Crowds on a busy market street in Istanbul. Photographer: Moe Zoyari/Bloomberg (Moe Zoyari/Bloomberg)

(Bloomberg) -- Turkey’s $1.2 trillion economy slowed by more than analysts expected in the second quarter, highlighting the impact of higher borrowing costs. 

Gross domestic product grew by 2.5% year-on-year, compared with 5.3% the previous three-month period, Turkey’s state statistics agency said on Monday. Economists in a Bloomberg survey were expecting annual growth of 3.2%. 

GDP adjusted for seasonality and calendar effects expanded by 0.1% quarter on quarter, down from 1.4% during the previous period.

The quarterly figure indicates “visible weakening” with a slowdown in domestic consumption, the main driver of economic growth, said Istanbul-based economist Haluk Burumcekci. He lowered his year-end growth forecast to 3% from 3.5%.

First-quarter economic growth was driven by domestic demand, with a higher minimum wage and expectations of further price rises fueling short-term buying. The central bank has raised its benchmark interest rate nearly sixfold to 50% since last year to rein in household spending and slow inflation, currently running at over 60%. 

Domestic consumption increased 1.6% in the second quarter from the same period last year. It grew 6.8% in annual terms the first quarter. Imports slowed by 5.7% annually. 

The monetary authority said last month that early indicators show domestic demand is cooling on the back of higher interest rates, and imports of consumption goods are being monitored closely to assess the behavior.

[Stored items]
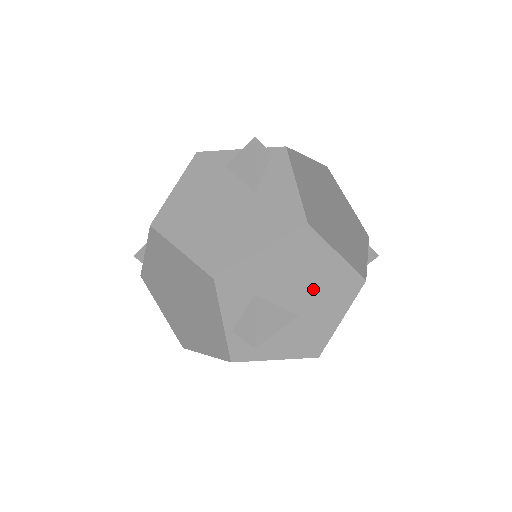
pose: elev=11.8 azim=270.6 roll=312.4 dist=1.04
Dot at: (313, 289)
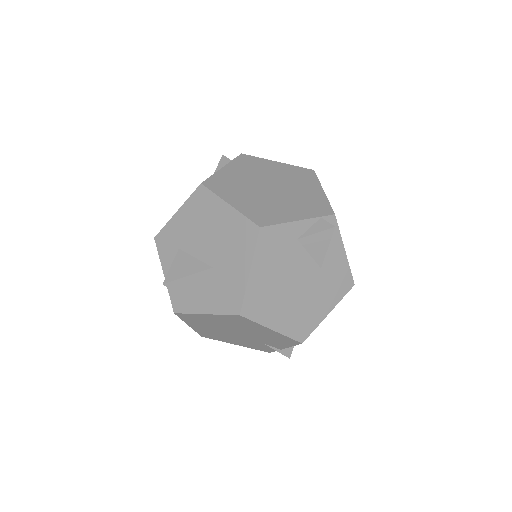
Dot at: (218, 240)
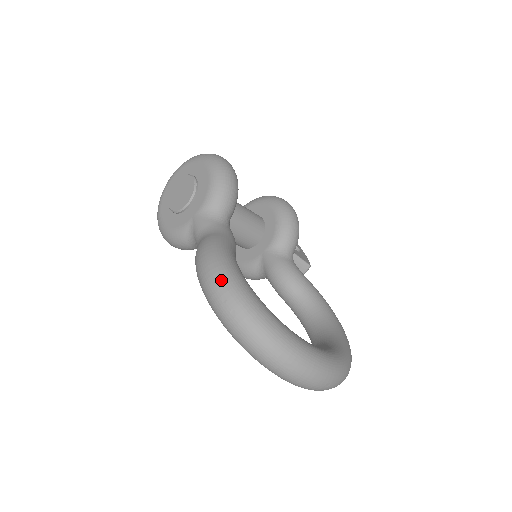
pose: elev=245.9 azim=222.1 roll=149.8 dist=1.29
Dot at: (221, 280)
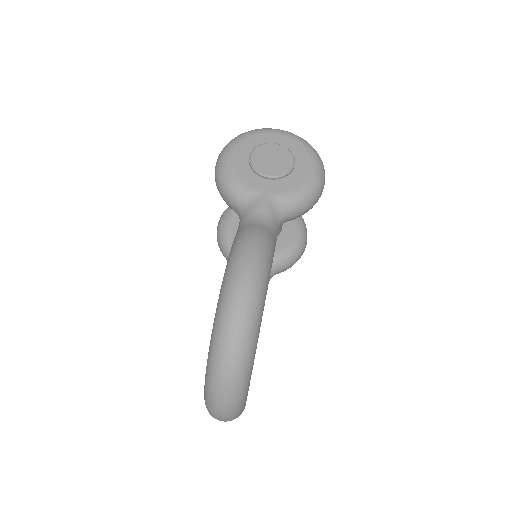
Dot at: (255, 290)
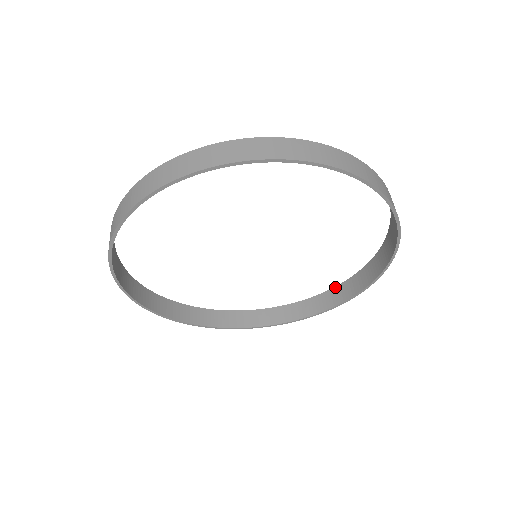
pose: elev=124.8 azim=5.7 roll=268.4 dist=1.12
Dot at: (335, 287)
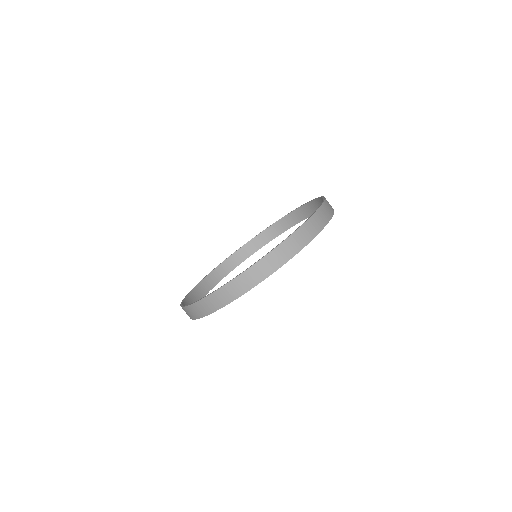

Given task 1:
In the article on Turkey's economy, what annual growth rate did economists in the Bloomberg survey expect for the second quarter?
Given task 2:
Turn the paragraph of the Turkish economy article that opens "First-quarter economic growth was driven by domestic demand" into a short bulleted list that keeps its main facts.
Given task 3:
Write the next part of the article on Turkey's second-quarter economic slowdown, picking up after its final sentence.

Exercise output 1:
3.2%

Exercise output 2:
- Domestic demand drove first-quarter growth.
- A higher minimum wage and expectations of further price rises fueled short-term buying.
- Since last year the central bank has raised its benchmark interest rate nearly sixfold, to 50%.
- The aim is to rein in household spending and slow inflation, currently running at over 60%.

Exercise output 3:
The restrictive monetary policy is hitting some manufacturing businesses, especially in textiles. Leading businessmen representing apparel makers have recently complained of weak demand abroad, high inflation and a lack of financing. Industrial sector contracted by 1.8% annually while goods and services exports barely nudged. 

Treasury and Finance Minister Mehmet Simsek — who has overseen the sharp rise in borrowing costs since his appointment last year — is walking a fine line as he tries to rein in prices without pushing the economy into a deep contraction. “Preliminary indicators show that balancing in growth is continuing,” he said after the data release. 

The slowdown in activity will likely be more pronounced in the second half of the year, Goldman Sachs Group Inc. economists said in a report ahead of Monday’s release. Weaker demand will help reduce inflationary pressures, but it also “raises the risk of a policy reversal, which is the main risk to our forecasts,” they said. 

President Recep Tayyip Erdogan typically favored growth over price stability, stimulating the economy through ultra-cheap loans. That period ended after his reelection in 2023, when he allowed Simsek to adopt a more conventional policy mix. Still, investors remain cautious about how much Erdogan is willing to compromise on growth to maintain price stability. 

Authorities expect inflation to slow to around 40% by the end of this year. August inflation data will be published on Tuesday, likely showing a slowdown of about 10 percentage points annually, mostly favored by statistical base effects. 

(Updates with breakdown of data, starting in first paragraph.)

©2024 Bloomberg L.P.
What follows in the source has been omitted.